Some Interesting Statistics on New Zealand Caravan Parks

Holiday Park visitors spend $733m a year | Scoop News:

Holiday Parks Association Holiday Park visitors spend $733m a year While staying at Holiday Parks, visitors’ contribution in terms of direct expenditure to New Zealand’s economy in areas such as cafes, activities, rental vehicles and accommodation, may be as high as $733 million each year, new research shows.
Approximately $372 million (51%) of this expenditure is attributable to domestic visitors and the remaining $362 million (49%) to international visitors, according to the research carried out by Angus & Associates* for the Holiday Parks Association (HAPNZ).
New Zealand Holiday Parks generate 6.2 million guest nights a year, from 3 million guest arrivals. This level of activity represented 20% of all commercial guest nights in New Zealand last year. While the majority of Holiday Park guest nights are used by domestic visitors (68%), the international market has doubled since the late 1990s (from approximately 15%, to 32% of the total in 2012).[2] Angus & Associates found that visitors spent an average of $113.66 per night ($87.85 for domestic visitors and $180.24 for international visitors) while staying in Holiday Parks.
The study was undertaken in the 2012-13 peak season (late December and early January), and considered expenditure across a range of regions and by a variety of visitor types (for example, those staying in built and non-built accommodation). By extrapolating the peak season average daily expenditure over the 2012 year, the researchers concluded that visitors may have spent as much as $733 million while staying at Holiday Parks, HAPNZ Chief Executive Fergus Brown says.

“While expenditure may be lower over the shoulder seasons, as visitors may be less inclined to participate (and pay for) outdoor activities, for example, they may also spend more on accommodation when the weather is less favourable,” Mr Brown says.

The research revealed that an average of just 26% of daily expenditure by Holiday Park visitors goes toward Holiday Park accommodation costs.

“The balance, which totals approximately $541 million annually, is typically spent outside Holiday Parks in areas such as hospitality (cafes, restaurants, bars), activities and attractions, transport (rental vehicles, fuel, buses, taxis), retail goods and services, and entertainment,” Mr Brown says.

Holiday Park Visitors
Year Ending December 2012:
Accommodation 26% $193 million
Groceries/Snacks 15% $112 million
Transport 12% $88 million
Activities/Admission Fees 12% $86 million
Cafes/Restaurants/Eating out 11% $79 million
Petrol/Fuel 9% $66 million
Bars/Nightclubs/Alcohol 2% $15 million
Other Shopping 13% $95 million
TOTAL 100% $733 million

While international visitors tended to spend significantly more on activities and attractions and transport, domestic visitors spent slightly more on accommodation and goods such as snacks and groceries.

Holiday Park visitors spend on a very wide range of items, meaning that the economic benefit for the host community is well spread and not limited to small ticket items. For example, the research identified expenditure on (amongst a wide range of other goods and services) pharmacy items, furniture, clothes, art, a new vehicle, jewellery, books, and movie tickets.

International visitors had a much shorter average length of stay at a Holiday Park (since they tended to be ‘touring’), while domestic visitors were more often ‘staying put’. So, while international visitors spent more on a daily basis, domestic visitors spent more on a ‘per stay’ (or ‘per arrival’) basis.
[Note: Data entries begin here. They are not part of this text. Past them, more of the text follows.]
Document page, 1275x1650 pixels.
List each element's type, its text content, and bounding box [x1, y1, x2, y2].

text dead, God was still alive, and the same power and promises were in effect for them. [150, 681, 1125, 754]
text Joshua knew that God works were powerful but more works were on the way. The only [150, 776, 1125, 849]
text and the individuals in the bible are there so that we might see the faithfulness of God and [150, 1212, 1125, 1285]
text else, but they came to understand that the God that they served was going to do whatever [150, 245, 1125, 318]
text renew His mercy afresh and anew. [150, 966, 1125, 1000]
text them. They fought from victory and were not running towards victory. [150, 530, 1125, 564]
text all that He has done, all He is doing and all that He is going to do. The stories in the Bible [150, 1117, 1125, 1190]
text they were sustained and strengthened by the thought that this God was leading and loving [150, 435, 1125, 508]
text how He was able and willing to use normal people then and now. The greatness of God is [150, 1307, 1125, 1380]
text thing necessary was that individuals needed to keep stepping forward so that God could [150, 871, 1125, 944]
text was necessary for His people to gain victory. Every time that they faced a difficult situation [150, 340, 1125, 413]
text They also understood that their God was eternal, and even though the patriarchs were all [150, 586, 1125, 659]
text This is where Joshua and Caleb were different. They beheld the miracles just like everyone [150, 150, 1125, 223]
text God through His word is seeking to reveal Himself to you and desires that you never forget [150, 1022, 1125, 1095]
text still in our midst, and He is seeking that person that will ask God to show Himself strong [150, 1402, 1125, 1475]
“Holiday Parks as a business entity also make a significant economic contribution to their region/community through employing staff (the sector employs approximately 2000 people, purchasing supplies, upgrading and maintenance of facilities, and payments for marketing and professional fees,” Mr Brown says.

The stimulation of other (indirect) expenditure should also be taken into account. For example, the dairy that employs an extra person over summer to cope with the business generated by Holiday Parks; the boat store that places additional radio advertising to attract purchases from Holiday Park visitors; and the local council that reseals the public road leading to the Holiday Park.

“So the true ‘value’ of the sector, and the economic contribution made by Holiday Parks, could well be much greater than the estimated direct visitor expenditure of $733 million a year,” Mr Brown says.

Finally, it is worth noting that, compared with other New Zealand industries, the direct economic contribution attributable to Holiday Park visitors is greater than the TV production industry (approximately $575 million annually and the horse racing industry ($424 million, and very similar in size to the distilled spirits industry ($800 million. The export earnings attributable to the Holiday Park sector are as substantial as those generated by New Zealand’s apple industry ($363 million in 2011).

* Angus & Associates is a premier supplier of marketing, research and strategic planning services. They are focused on delivering informed insights for a range of private and public sector clients, particularly within the tourism and leisure sectors.